I am a little funny about my pies. I love a good pie. Sweet, savoury, chicken and leek, apple or cherry. I love them all. That isn’t odd. What is odd is that I like the pie crust as much as, if not more than, the pie filling. While I see some people scrape the chicken out of the pie, I will leave the largest and best pieces of crust until last, with a taste of filling for flavour balance.
That is my odd thing about pies. I am happiest when I work towards the crust of a pie (or tart) and I see a tasty line of biscuit, shortcrust, flaky or filo waiting for me. I know I am not alone in this.
I rail against new-fangled ‘pies’ that are a sloop of filling with a piece of baked filo pastry on top. It’s not a pie!

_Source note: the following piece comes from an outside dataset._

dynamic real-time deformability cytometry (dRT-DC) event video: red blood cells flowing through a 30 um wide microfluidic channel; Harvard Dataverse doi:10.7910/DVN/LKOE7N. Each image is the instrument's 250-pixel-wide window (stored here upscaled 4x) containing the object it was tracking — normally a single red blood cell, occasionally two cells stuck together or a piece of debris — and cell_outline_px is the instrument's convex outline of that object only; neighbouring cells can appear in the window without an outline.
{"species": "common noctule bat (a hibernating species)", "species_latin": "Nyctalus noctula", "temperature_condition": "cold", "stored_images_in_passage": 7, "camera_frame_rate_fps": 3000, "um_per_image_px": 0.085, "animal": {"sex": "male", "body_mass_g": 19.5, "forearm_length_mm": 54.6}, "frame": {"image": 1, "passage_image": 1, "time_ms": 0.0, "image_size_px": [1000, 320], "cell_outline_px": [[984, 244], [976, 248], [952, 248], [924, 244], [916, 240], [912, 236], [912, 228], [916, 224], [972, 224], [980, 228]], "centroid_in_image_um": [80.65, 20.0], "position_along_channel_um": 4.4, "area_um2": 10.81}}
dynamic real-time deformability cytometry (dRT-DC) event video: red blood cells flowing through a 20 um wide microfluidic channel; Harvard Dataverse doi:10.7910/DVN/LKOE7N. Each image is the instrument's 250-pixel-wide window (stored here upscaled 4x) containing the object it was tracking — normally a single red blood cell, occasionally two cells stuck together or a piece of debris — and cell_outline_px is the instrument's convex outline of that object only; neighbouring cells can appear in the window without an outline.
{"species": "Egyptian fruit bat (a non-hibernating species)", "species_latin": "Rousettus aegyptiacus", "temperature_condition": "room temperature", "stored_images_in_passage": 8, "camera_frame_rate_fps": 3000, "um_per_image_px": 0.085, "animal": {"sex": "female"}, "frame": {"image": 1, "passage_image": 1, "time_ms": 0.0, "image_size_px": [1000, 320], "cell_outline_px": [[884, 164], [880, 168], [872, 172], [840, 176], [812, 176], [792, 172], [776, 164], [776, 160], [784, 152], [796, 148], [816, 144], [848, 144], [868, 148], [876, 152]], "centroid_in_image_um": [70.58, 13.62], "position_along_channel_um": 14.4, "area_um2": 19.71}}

The pie has a noble culinary heritage and like the sandwich, it’s traditional construction is born out of function and practicality. Everyone knows that good design follows function, and this principal is true even when talking about a simple pie.
A pie was way for a worker to get a solid, generally meaty meal when away from home – working on a farm or in a field for instance. A pie kept all the meat and gravy together in a nice neat package. No mess and easy to eat with your hands.
The nouveau ‘pie’ or the artfully placed filo square is the antithesis of this, and so prevalent, that pie-lovers such as myself can’t order pie outside the home unless you can see it in a window in all its crusty glory.
The quality of a crust can do so much for a pie. A pie (or tart) isn’t just about the filling, it’s a whole package meal, and should be enjoyed as such. I don’t like promises to be like pie-crust but I do like a pie-crust that promises much.